The director of this piece of feel-good banditry, Ridley Scott, is not in town due to a knee injury. But stars Russell Crowe, who plays Robin, and Cate Blanchett, who plays Maid Marian, should be there to take the applause it will undoubtedly receive.
Thierry Frémaux, general director of the festival, likes to get things going with a mainstream feature. “It’s tradition,” he says.
Tradition. That’s important for the Cannes Festival.
“We want to support old filmmakers too,” Frémaux insists.
Not that 73-year-old Scott is that old. Filmmakers are eternal. At least some are.
Frémaux considers that it’s not a director’s age that’s important in the creative process of cinema. And it doesn’t matter in the Cannes competition, either.
“My dream is not to have any credits in the films,” so that the audience judges by quality not by names, he says.
Cannes is of course an international festival, but Frémaux doesn’t like to categorise or label the films selected.
Take for example how he describes the selection of a film by a director from Chad, Mahmet-Saleh Haroun.
“I don’t want to make any difference because he comes from Africa. He is a filmmaker amongst others. His film is very good. It’s also part of our mission to put new names on the map, and I hope that either he or Sergei Loznitsa who is from Ukraine, who is totally new, will impress as we’ve been impressed.”

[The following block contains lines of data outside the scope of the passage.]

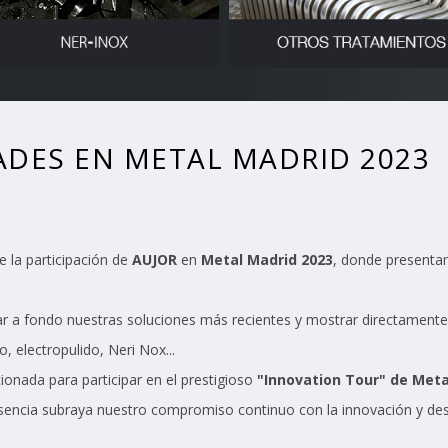
DES EN METAL MADRID 2023
 la participación de
AUJOR
en
Metal Madrid 2023
, donde presenta
r a fondo nuestras soluciones más recientes y mostrar directamente 
, electropulido, Neri Nox...
onada para participar en el prestigioso
"Innovation Tour" de Meta
esencia subraya nuestro compromiso continuo con la innovación y dest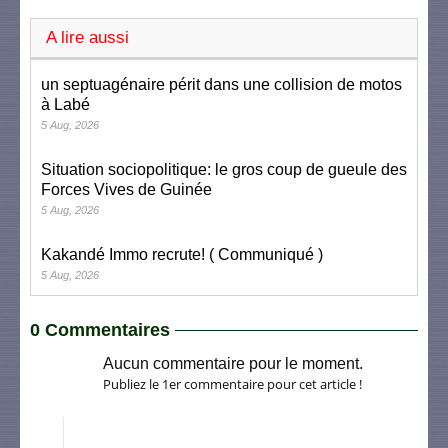
A lire aussi
un septuagénaire périt dans une collision de motos
à Labé
5 Aug, 2026
Situation sociopolitique: le gros coup de gueule des
Forces Vives de Guinée
5 Aug, 2026
Kakandé Immo recrute! ( Communiqué )
5 Aug, 2026
0 Commentaires
Aucun commentaire pour le moment.
Publiez le 1er commentaire pour cet article !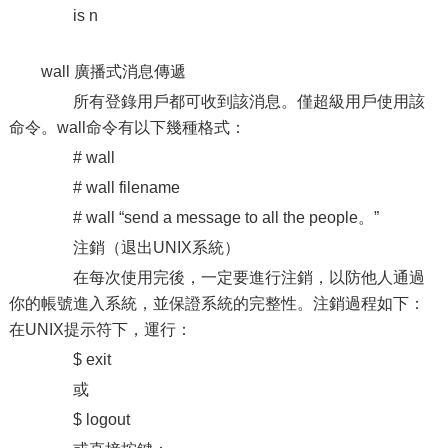
is n
wall 廣播式消息傳遞
所有登錄用戶都可收到該消息。僅超級用戶使用該
命令。wall命令有以下幾種格式：
# wall
# wall filename
# wall “send a message to all the people。”
注銷（退出UNIX系統）
在每次使用完後，一定要進行注銷，以防他人通過
你的帳號進入系統，並保證系統的完整性。注銷過程如下：
在UNIX提示符下，運行：
$ exit
或
$ logout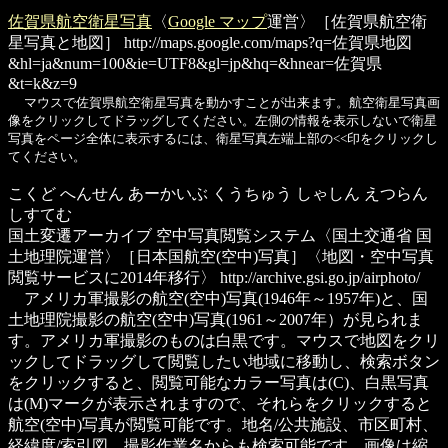
佐賀県航空衛星写真
〈
Google マップ
運営〉［佐賀県航空衛
星写真と地図］
http://maps.google.com/maps?q=佐賀県地図
&hl=ja&num=100&ie=UTF8&gl=jp&hq=&hnear=佐賀県
&t=k&z=9
マウスで佐賀県航空衛星写真を動かすことが出来ます。航空衛星写真画
像をクリックしてドラッグしてください。左側の情報を表示しないで衛星
写真をページ全体に表示するには、衛星写真左端上部の<<印をクリックし
てください。
こくど へんせん あーかいぶ くうちゅう しゃしん えつらん
しすてむ
国土変遷アーカイブ 空中写真閲覧システム
〈国土交通省 国
土地理院運営〉［日本国航空(空中)写真］〈地図・空中写真
閲覧サービスに2014年移行〉
http://archive.gsi.go.jp/airphoto/
アメリカ軍撮影の航空(空中)写真(1946年～1957年)と、国
土地理院撮影の航空(空中)写真(1961～2007年）が見られま
す。アメリカ軍撮影のものは白黒です。マウスで地図をクリ
ックしてドラッグして閲覧したい地域に移動し、検索ボタン
をクリックすると、閲覧可能なカラー写真は(C)、白黒写真
は(M)マークが表示されますので、それらをクリックすると
航空(空中)写真が閲覧可能です。地名/公共施設、市区町村、
経緯度/索引図、撮影作業名からも検索可能です。画像は縮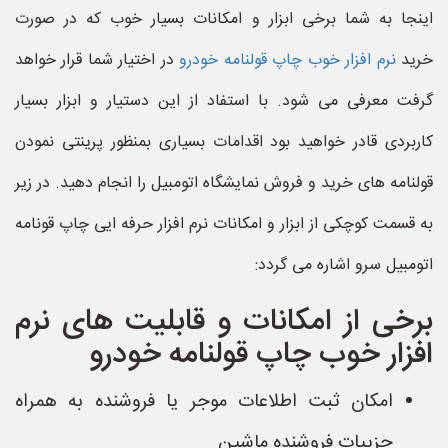
اینجا به شما برخی ابزار و امکانات بسیار خوب که در صورت
خرید
نرم افزار خوب چاپ قولنامه خودرو
در اختیار شما قرار خواهد
گرفت معرفی می شود. با استفاد از این دستیار و ابزار بسیار
کاربردی قادر خواهید بود اقدامات بسیاری بمنظور پرینتی نمودن
قولنامه های خرید و فروش نمایشگاه اتومبیل را انجام دهید. در زیر
به قسمت کوچکی از ابزار و امکانات نرم افزار حرفه ایی چاپ قونامه
اتومبیل سرو اشاره می گردد:
برخی از امکانات و قابلیت های نرم
افزار خوب چاپ قولنامه خودرو
امکان ثبت اطلاعات موجر یا فروشنده به همراه
جزییات فروشنده ماشین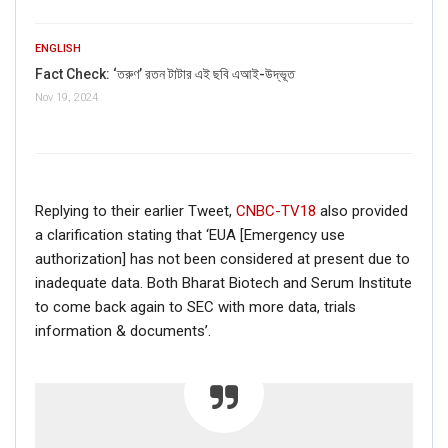
ENGLISH
Fact Check: ‘তরুণ’ রতন টাটার এই ছবি এআই-উদ্ভূত
Nov 19, 2024
Replying to their earlier Tweet,
CNBC-TV18
also provided
a clarification stating that ‘EUA [Emergency use
authorization] has not been considered at present due to
inadequate data. Both Bharat Biotech and Serum Institute
to come back again to SEC with more data, trials
information & documents’.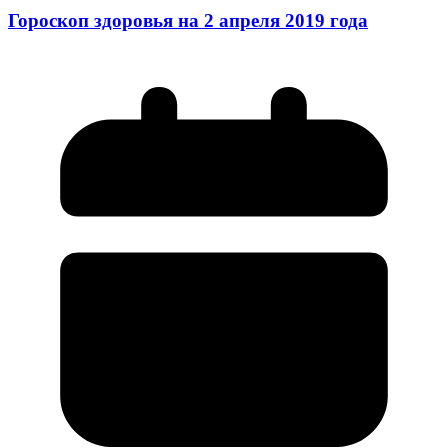
Гороскоп здоровья на 2 апреля 2019 года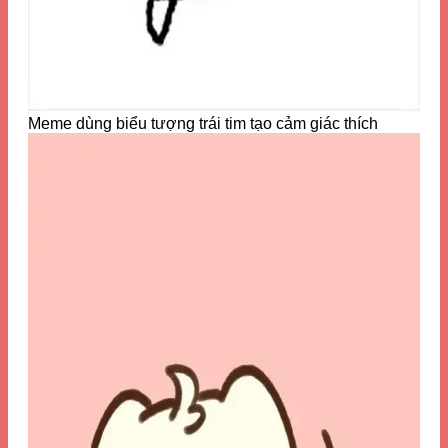
Meme dùng biểu tượng trái tim tạo cảm giác thích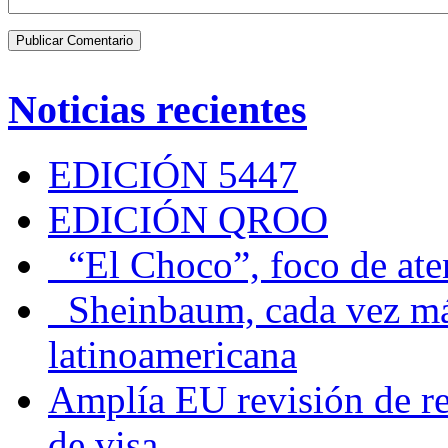
Noticias recientes
EDICIÓN 5447
EDICIÓN QROO
“El Choco”, foco de at
Sheinbaum, cada vez más 
latinoamericana
Amplía EU revisión de re
de visa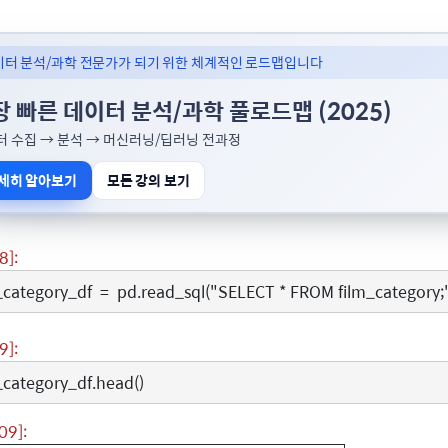
이터 분석/과학 전문가가 되기 위한 체계적인 로드맵입니다
장 빠른 데이터 분석/과학 풀로드맵 (2025)
터 수집 → 분석 → 머신러닝/딥러닝 전과정
세히 알아보기
모든 강의 보기
8]:
_category_df
=
pd
.
read_sql
(
"SELECT * FROM film_category;
9]:
_category_df
.
head
()
09]: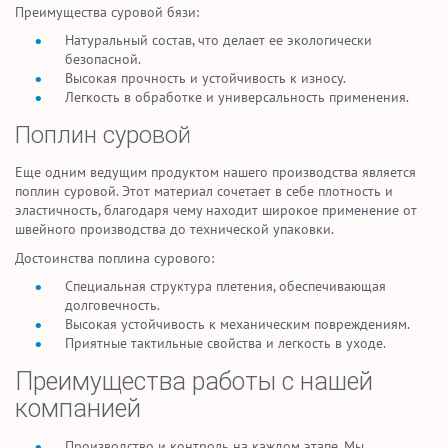
Преимущества суровой бязи:
Натуральный состав, что делает ее экологически
безопасной.
Высокая прочность и устойчивость к износу.
Легкость в обработке и универсальность применения.
Поплин суровой
Еще одним ведущим продуктом нашего производства является
поплин суровой. Этот материал сочетает в себе плотность и
эластичность, благодаря чему находит широкое применение от
швейного производства до технической упаковки.
Достоинства поплина сурового:
Специальная структура плетения, обеспечивающая
долговечность.
Высокая устойчивость к механическим повреждениям.
Приятные тактильные свойства и легкость в уходе.
Преимущества работы с нашей
компанией
Производство и контроль на каждом этапе. Мы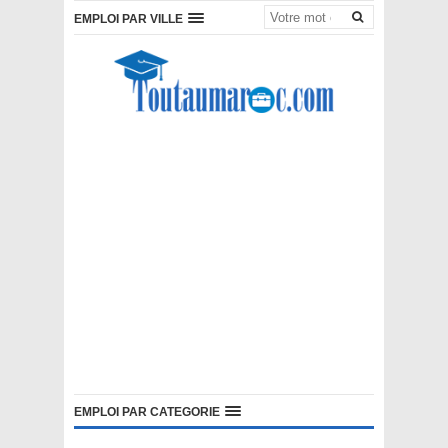
EMPLOI PAR VILLE
EMPLOI PAR CATEGORIE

In the main competition, there are, however, three films which happen to be French - Tournée directed by Mathieu Almaric, La Princesse de Montpensier by Bertrand Tavernier and Des hommes et des dieux by Xavier Beauvois.
That is rare, it seems.
“French cinema this year is very good,” Frémaux declares. “In the past we used to have lots of films from the US in competition. This year there is only one ... It’s film by film that we make the selection.”